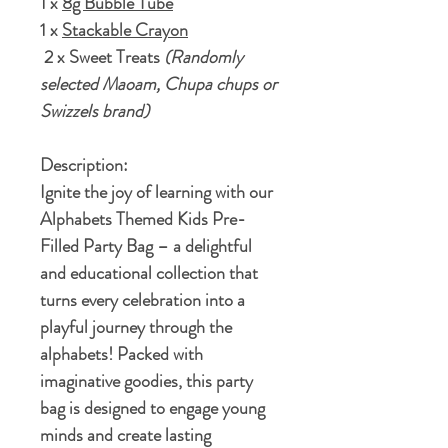
1 x
8g Bubble Tube
1 x
Stackable Crayon
2 x Sweet Treats
(Randomly
selected Maoam, Chupa chups or
Swizzels brand)
Description:
Ignite the joy of learning with our
Alphabets Themed Kids Pre-
Filled Party Bag – a delightful
and educational collection that
turns every celebration into a
playful journey through the
alphabets! Packed with
imaginative goodies, this party
bag is designed to engage young
minds and create lasting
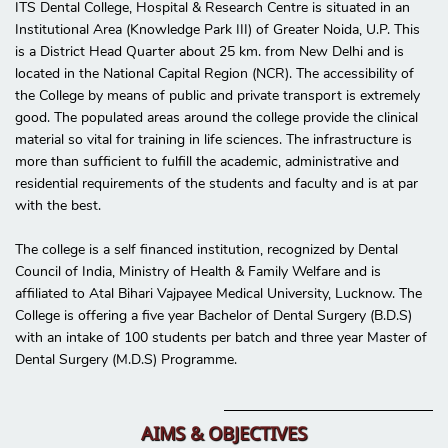
ITS Dental College, Hospital & Research Centre is situated in an
Institutional Area (Knowledge Park III) of Greater Noida, U.P. This
is a District Head Quarter about 25 km. from New Delhi and is
located in the National Capital Region (NCR). The accessibility of
the College by means of public and private transport is extremely
good. The populated areas around the college provide the clinical
material so vital for training in life sciences. The infrastructure is
more than sufficient to fulfill the academic, administrative and
residential requirements of the students and faculty and is at par
with the best.
The college is a self financed institution, recognized by Dental
Council of India, Ministry of Health & Family Welfare and is
affiliated to Atal Bihari Vajpayee Medical University, Lucknow. The
College is offering a five year Bachelor of Dental Surgery (B.D.S)
with an intake of 100 students per batch and three year Master of
Dental Surgery (M.D.S) Programme.
AIMS & OBJECTIVES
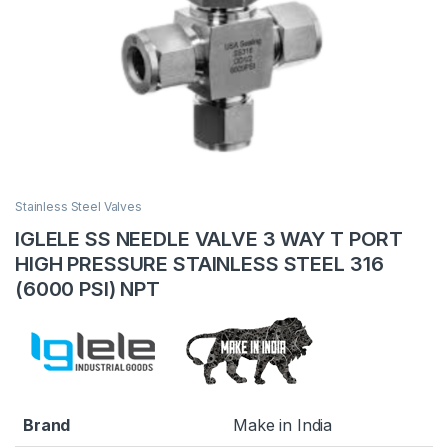
Stainless Steel Valves
IGLELE SS NEEDLE VALVE 3 WAY T PORT
HIGH PRESSURE STAINLESS STEEL 316
(6000 PSI) NPT
Brand
Make in India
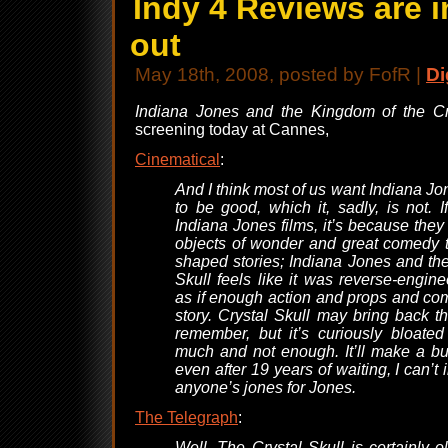
Indy 4 Reviews are i
out
May 18th, 2008, posted by FofR |
Di
Indiana Jones and the Kingdom of the Cr
screening today at Cannes,
Cinematical
:
And I think most of us want Indiana Jo
to be good, which it, sadly, is not. I
Indiana Jones films, it’s because they
objects of wonder and great comedy t
shaped stories; Indiana Jones and th
Skull feels like it was reverse-engine
as if enough action and props and c
story. Crystal Skull may bring back 
remember, but it’s curiously bloate
much and not enough. It’ll make a bu
even after 19 years of waiting, I can’t i
anyone’s jones for Jones.
The Telegraph
:
Well, The Crystal Skull is certainly o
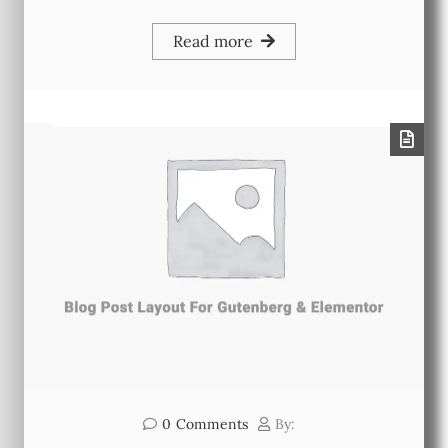
Read more
0
Comments
By:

**PROBLEM DESCRIPTION**: Take the material above from its first line through the line that has "Council of India, Ministry" and copy it exactly, without any pictures.

**WRITTEN SOLUTION**:
1 x
8g Bubble Tube
1 x
Stackable Crayon
2 x Sweet Treats
(Randomly
selected Maoam, Chupa chups or
Swizzels brand)
Description:
Ignite the joy of learning with our
Alphabets Themed Kids Pre-
Filled Party Bag – a delightful
and educational collection that
turns every celebration into a
playful journey through the
alphabets! Packed with
imaginative goodies, this party
bag is designed to engage young
minds and create lasting
ITS Dental College, Hospital & Research Centre is situated in an
Institutional Area (Knowledge Park III) of Greater Noida, U.P. This
is a District Head Quarter about 25 km. from New Delhi and is
located in the National Capital Region (NCR). The accessibility of
the College by means of public and private transport is extremely
good. The populated areas around the college provide the clinical
material so vital for training in life sciences. The infrastructure is
more than sufficient to fulfill the academic, administrative and
residential requirements of the students and faculty and is at par
with the best.
The college is a self financed institution, recognized by Dental
Council of India, Ministry of Health & Family Welfare and is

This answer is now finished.